Реальная техническая причина аварии для специалистов АЭС с РБМК, в том числе и ЧАЭС, становилась понятной из комплекса мероприятий, которые стали срочно реализовываться на блоках РБМК. Конечно, мы не знали всех подробностей событий на БЩУ-4 и 4-м энергоблоке. Но как-то не верилось, что Дятлов, которого мы знали как начальника, как специалиста, который всегда жестко, пунктуально требовал выполнения инструкций, вдруг позволил в своем присутствии сделать нарушения, которые приписываются персоналу, а уж тем более приказал напропалую нарушать инструкции. Да и никто из ребят – операторов 4-го блока – очевидцев событий (многие из них тогда еще были живы), при общении в 6-й больнице ни о чем подобном не говорил. Конечно, в ходе обсуждений были высказывания, что не надо было делать ту или иную операцию, например, подниматься после провала мощности и т.п., но это все рассуждения из серии «знать бы, где упаду, соломки бросил». Суть в том, что персонал делал только то, что имел право делать по действующим в то время инструкциям, а это никакое не нарушение.

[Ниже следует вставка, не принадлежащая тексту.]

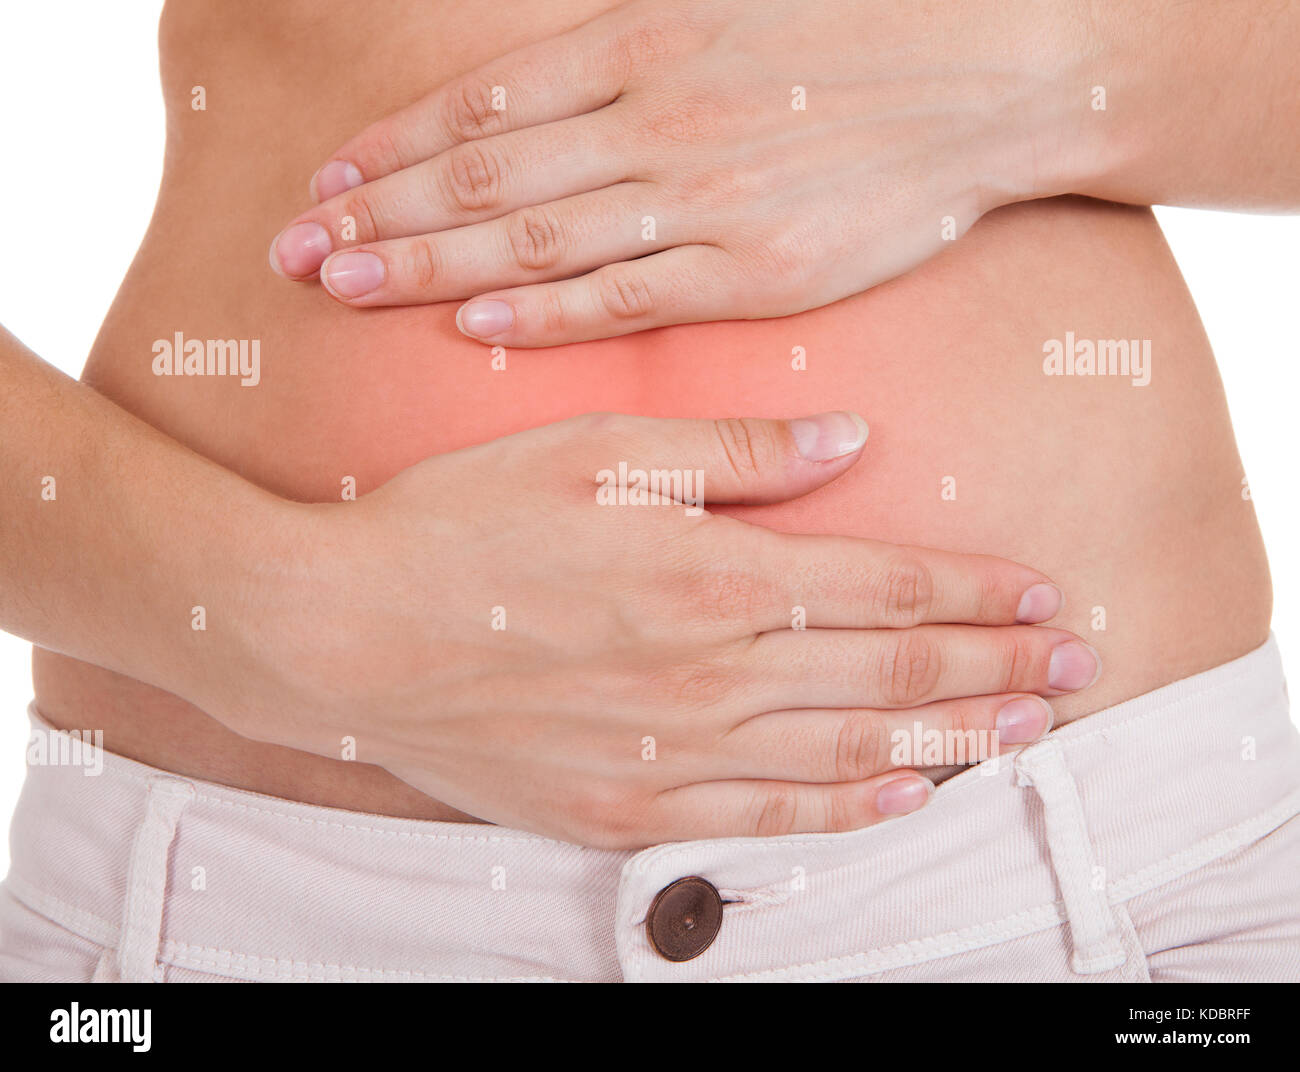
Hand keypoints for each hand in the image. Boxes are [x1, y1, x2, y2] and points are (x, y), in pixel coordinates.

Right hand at [225, 411, 1097, 847]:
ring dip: (948, 740)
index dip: (975, 592)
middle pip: (888, 675)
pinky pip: (762, 821)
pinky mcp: (622, 807)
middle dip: (994, 667)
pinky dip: (844, 812)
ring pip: (846, 754)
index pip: (882, 587)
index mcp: (709, 573)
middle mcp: (708, 672)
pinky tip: (901, 799)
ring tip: (1026, 733)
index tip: (1044, 592)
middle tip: (1075, 667)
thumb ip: (732, 452)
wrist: (341, 633)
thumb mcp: (590, 449)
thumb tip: (848, 439)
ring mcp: (669, 752)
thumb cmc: (458, 524)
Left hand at [269, 0, 1093, 345]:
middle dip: (375, 214)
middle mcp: (653, 113)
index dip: (392, 146)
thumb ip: (632, 36)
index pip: (481, 101)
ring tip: (345, 289)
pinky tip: (472, 328)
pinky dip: (541, 313)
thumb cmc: (866, 34)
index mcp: (643, 40)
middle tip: (294, 254)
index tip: (324, 182)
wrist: (1000, 69)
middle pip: (481, 171)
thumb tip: (556, 71)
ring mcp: (701, 192)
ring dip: (426, 265)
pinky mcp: (753, 264)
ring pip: (530, 235)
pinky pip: (623, 295)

В ходе следствия, в условиях изоляции и отсутствия здоровья Анатолий Степанович вел свое расследование причин аварии. Мы, те, кто был на воле, зачастую поражались вопросам, которые он передавал из следственного изолятора через жену Изабеллу Ивановну. Он просил в своих записках, например, сообщить точную редакцию конкретного пункта Правил ядерной безопасности. При этом цитировал почти дословно первые два абзаца этого пункта и в основном передавал суть последнего, полную редакцию которого и просил ему сообщить. Кто не понял, что это значит, пусть попробует прочитать хотя бы одну страницу Правил, а потом процитировать ее. В этом и был весь Дятлов. Мы несколько раз посещали Степановича, когда он отбывал срок в «каталажке», как он сам говорил. И тогда в эти встречи продолжался разговор о деталях аварии. Однажды Изабелла Ивановна сообщила, что Степановича, наконец, отпускают. Нужно было забрать его не позднее 16 ч. Времени было в обрез, а путь не близкий. Мы приехали в 15 ч 30 мин. Степанович появился на пороге проходной после 16 ч. В руках у него были какие-то вещи. В это время в ворота колонии заходил отряд заключенных, наверное, возвращались в зону после работы. Несколько голосов из колонны прокричали Степановичу слова прощания. Он поднял руку и что-то ответил. Чувствовалось, что и здесь его уважают. В Киев мы вернулись уже ночью.